- NARM.py -- Main code -- Run this to train models - Needs Theano
- data_process.py -- Is called by NARM.py to load data from the .pkl train and test dataset files and to convert that data to numpy arrays and lists
- example_prepocess.py -- Standalone piece of code used to obtain the .pkl train and test dataset files from the original dataset published at http://cikm2016.cs.iupui.edu/cikm-cup/
All of the data preprocessing code is agnostic to Theano except https://github.com/prashant-jayan21/sessionRec_NARM/blob/master/data_process.py#L32. You may want to edit it as per your needs when you switch to using TensorFlow.

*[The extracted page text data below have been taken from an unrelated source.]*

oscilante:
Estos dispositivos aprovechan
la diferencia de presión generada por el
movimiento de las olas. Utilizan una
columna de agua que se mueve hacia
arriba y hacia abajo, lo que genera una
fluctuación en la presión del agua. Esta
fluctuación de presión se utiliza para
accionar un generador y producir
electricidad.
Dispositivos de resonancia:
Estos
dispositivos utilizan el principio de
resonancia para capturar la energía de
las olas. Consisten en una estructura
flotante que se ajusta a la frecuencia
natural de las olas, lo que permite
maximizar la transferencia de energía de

The final train and datasets to be used are:
- data/digi_train.pkl
- data/digi_test.pkl
(The validation set is created on-the-fly in the code.)

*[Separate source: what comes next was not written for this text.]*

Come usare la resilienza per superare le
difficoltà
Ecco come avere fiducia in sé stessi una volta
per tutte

Also, the original raw dataset can be found at data_raw/dataset-train-diginetica.
The items feature matrix can be found here: https://drive.google.com/drive/folders/1uLCH3xGEu6LA0AC6weyHsRZqEeM4DiFF?usp=sharing. Simply load it as a numpy array using numpy's load
function.
Format:
- #rows = #items (NOTE: row index = item id - 1)
- #columns = feature vector size = #unique prices + #unique categories
Each feature vector is a concatenation of the following two vectors:
- A one-hot vector for price info (size = 12)
- A one-hot vector for category info (size = 995)
You can also experiment with picking just one of these feature vectors instead of using the concatenated one. You'll need to split the numpy matrix accordingly.
Please do not push to master if your changes are unstable. Always work on a separate branch and merge to master whenever ready.